Dans sa déclaration, l’AFC/M23 indique clairement que cette orientation intervient « dans le cadre du processus de paix de Doha dans lequel des avancées significatives ont été récemment enregistrées, notamment la signature de l’Accord-cadre de Doha du 15 novembre 2025 ». Le mouvement précise que, malgré un contexte qu’il juge hostile, il entend poser des actes concrets pour favoriser la désescalade.
Le communiqué souligne aussi que ces décisions sont prises « à la lumière de ces avancées, et malgré les provocations et abus persistants des FARDC et de leurs alliés ». Dans ce contexte, l’AFC/M23 affirme avoir « décidé d’initier une mesure unilatérale de renforcement de la confiance afin de donner au processus de paix de Doha les meilleures chances de réussir et d’apporter des solutions durables au conflit ».
L’annonce la plus marquante concerne la ville d’Uvira. Le mouvement armé déclare sans ambiguïté que « l’AFC/M23 retirera unilatéralement ses forces de la ville d’Uvira, comme l’a demandé la médiation des États-Unis ». Une décision présentée comme un geste fort en faveur de la paix, mais assortie de conditions liées à la sécurité des populations civiles et à la gestion post-retrait de la ville.
S’appuyant sur des précédents qu’il juge négatifs, l’AFC/M23 avertit que de telles mesures ont, par le passé, été exploitées par ses adversaires.
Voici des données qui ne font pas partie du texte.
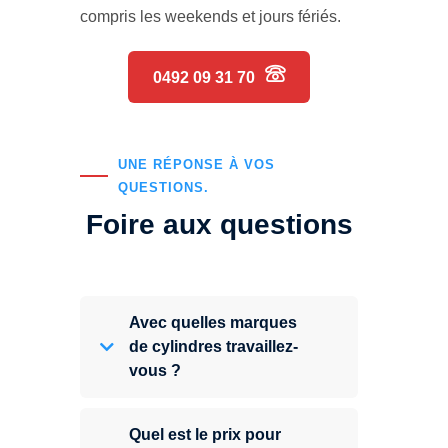
compris les weekends et jours fériés.
0492 09 31 70
UNE RÉPONSE À VOS
QUESTIONS.
Foire aux questions
Avec quelles marques
de cylindres travaillez-
vous ?
Quel est le prix pour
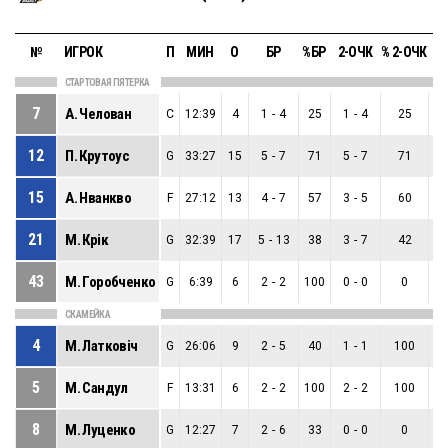
№
ИГРОК
П
МИН
О
БР
%БР
2-ОЧК
% 2-ОЧК
3-
СТАРТОВАЯ ПЯТЕРКА
7
А. Челован
C
12:39
4
1
-
4
25
1
-
4
25
0
12
П. Крутоус
G
33:27
15
5
-
7
71
5
-
7
71
0
15
А. Нванкво
F
27:12
13
4
-
7
57
3
-
5
60
1
21
М. Крік
G
32:39
17
5
-
13
38
3
-
7
42
2
43
М. Горобченко
G
6:39
6
2
-
2
100
0
-
0
0
2
СКАМЕЙКА
4
М. Латковіч
G
26:06
9
2
-
5
40
1
-
1
100
1
5
М. Сандул
F
13:31
6
2
-
2
100
2
-
2
100
0
8
М. Луценко
G
12:27
7
2
-
6
33
0
-
0
0
2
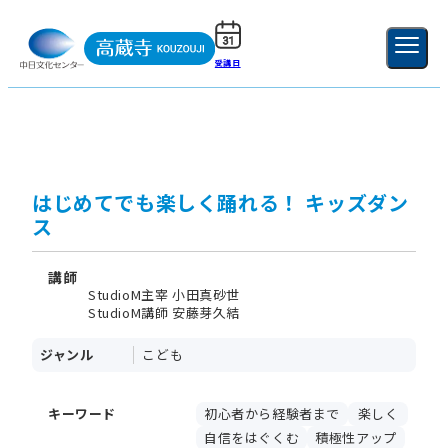
受講日
ご利用ガイド
新規登録
ログイン
MENU
閉じる
はじめてでも楽しく踊れる！ キッズダン
ス
講師
StudioM主宰 小田真砂世
StudioM講師 安藤芽久結
ジャンル
こども
キーワード
初心者から経験者まで
楽しく
自信をはぐくむ
積極性アップ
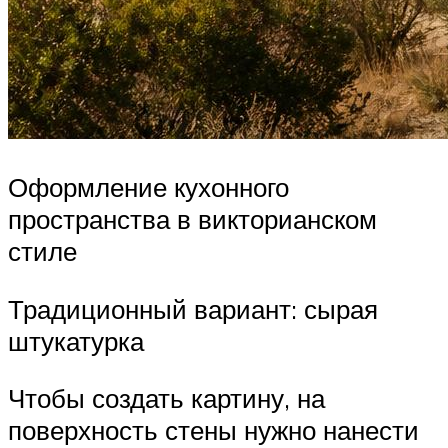
Оформление кухонного
пространства в викторианском
стиле
Традиционный вариант: сырая
штукатурка
Чтобы создать картину, на
поверхность стены нужно нанести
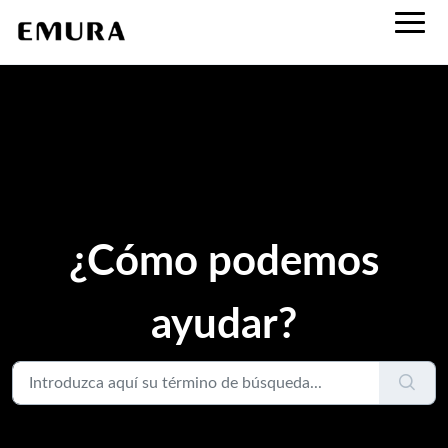
¿Cómo podemos
ayudar?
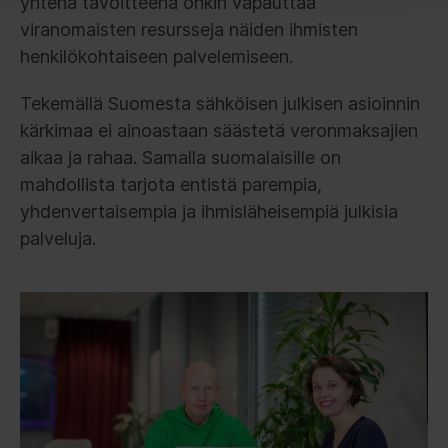
yhtenä tavoitteena onkin vapauttaa
viranomaisten resursseja näiden ihmisten
henkilökohtaiseen palvelemiseen.
Tekemällä Suomesta sähköisen julkisen asioinnin
kärkimaa ei ainoastaan säästetä veronmaksajien
aikaa ja rahaa. Samalla suomalaisille on
mahdollista tarjota entistä parempia,
yhdenvertaisempia ja ihmisläheisempiä julkisia
palveluja.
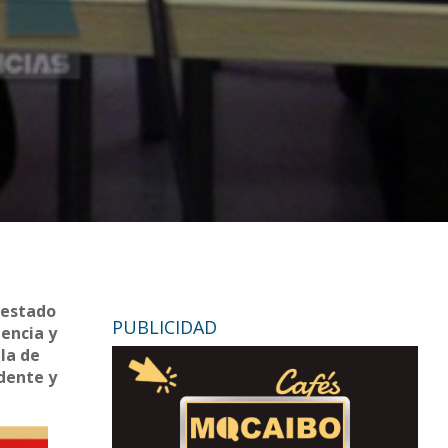
 estado
PUBLICIDAD
encia y
 la de
idente y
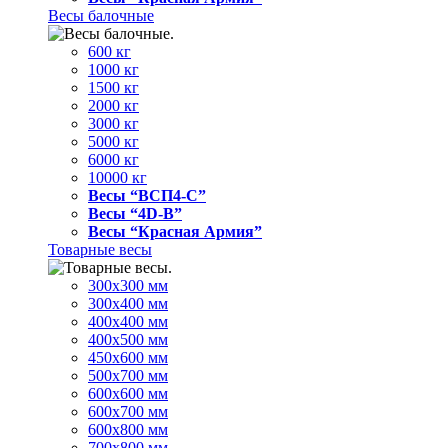
Весы балочные
600 кг
1000 кг
1500 кг
2000 кг
3000 кг
5000 кг
6000 кг
10000 кг
Весы “ВСП4-С”
Весы “4D-В”
Весы “Красная Армия”
Товарные весы
300х300 мм
300х400 мм
400х400 мм
400х500 мм
450х600 мм
500х700 мм
600х600 мм
600х700 мм
600х800 мм
700х800 мм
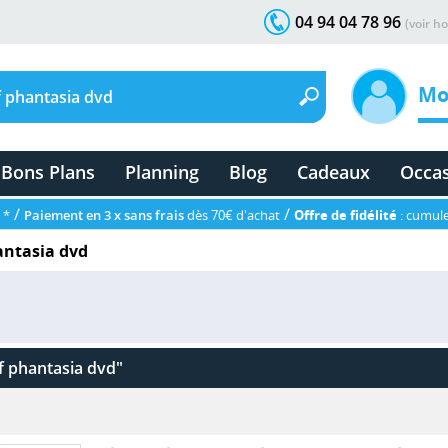
04 94 04 78 96
(voir ho
Mo
Bons Plans
Planning
Blog
Cadeaux
Occa
/
/
 *
Paiement en 3 x sans frais
dès 70€ d'achat
Offre de fidélité
: cumule
antasia dvd
f phantasia dvd"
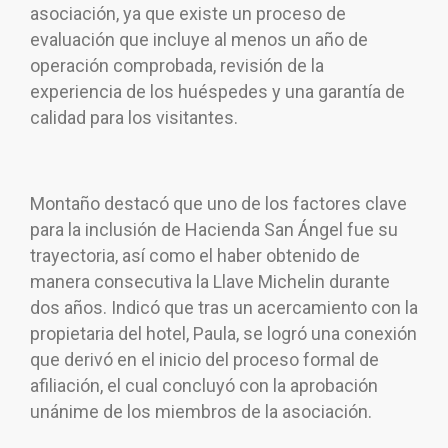
asociación, ya que existe un proceso de
evaluación que incluye al menos un año de
operación comprobada, revisión de la
experiencia de los huéspedes y una garantía de
calidad para los visitantes.
Montaño destacó que uno de los factores clave
para la inclusión de Hacienda San Ángel fue su
trayectoria, así como el haber obtenido de
manera consecutiva la Llave Michelin durante
dos años. Indicó que tras un acercamiento con la
propietaria del hotel, Paula, se logró una conexión
que derivó en el inicio del proceso formal de
afiliación, el cual concluyó con la aprobación
unánime de los miembros de la asociación.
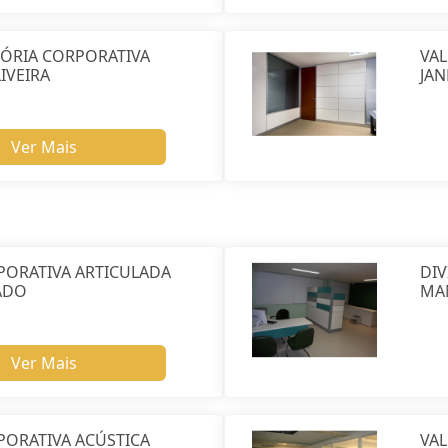
SÓRIA CORPORATIVA
VAL
IVEIRA
JAN
Ver Mais
PORATIVA ARTICULADA
DIV
ADO
MA
Ver Mais
PORATIVA ACÚSTICA
VAL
Le M23 rappelle ainsi que les FARDC, les Wazalendo et leurs alliés ont cherché à tirer profit des mesures de confiance de l’AFC/M23 pour reprendre le contrôle de territoires précédemment perdus et cibler les populations perçues comme favorables à l’Alliance. Face à ce risque, le mouvement rebelle en appelle aux acteurs internationaux impliqués dans le processus de paix.
Dans cette optique, l’AFC/M23 « appelle les garants du processus de paix à mettre en place des mesures adéquates pour la gestion de la ville, notamment sa démilitarisation, la protection de sa population et de ses infrastructures, ainsi que le suivi du cessez-le-feu à travers le déploiement d’une force neutre ». Une exigence qui place la communauté internationale devant ses responsabilités dans la phase de mise en œuvre du processus de Doha.